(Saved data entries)

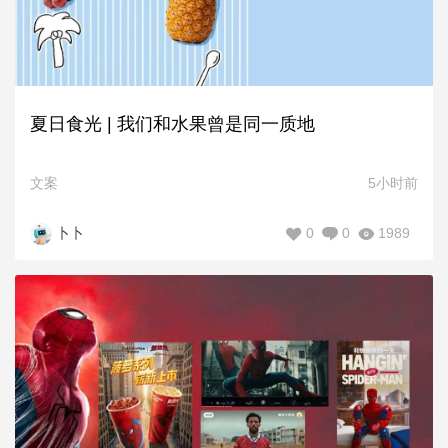
夏日食光 | 我们和水果曾是同一质地
文案
5小时前
0
0
1989
卜卜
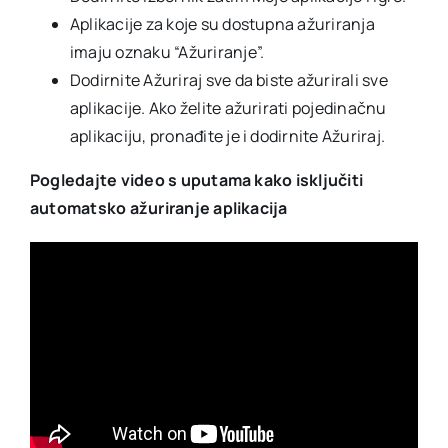
Aplikacije za koje su dostupna ažuriranja
imaju oznaku “Ažuriranje”.
Dodirnite Ažuriraj sve da biste ažurirali sve
aplikacije. Ako želite ažurirati pojedinačnu
aplikaciju, pronađite je i dodirnite Ažuriraj.
Pogledajte video s uputama kako isključiti
automatsko ažuriranje aplikacija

## WHAT YOU NEED TO DO
Copy every line above exactly, leaving no picture in the copy.

## SOLUTION
夏日食光 | 我们和水果曾是同一质地
文案
5小时前
0
0
1989
卜卜
Aplikacije za koje su dostupna ažuriranja
imaju oznaku “Ažuriranje”.
Dodirnite Ažuriraj sve da biste ažurirali sve
aplikacije. Ako želite ažurirati pojedinačnu
aplikaciju, pronađite je i dodirnite Ažuriraj.
Pogledajte video s uputama kako isključiti
automatsko ažuriranje aplikacija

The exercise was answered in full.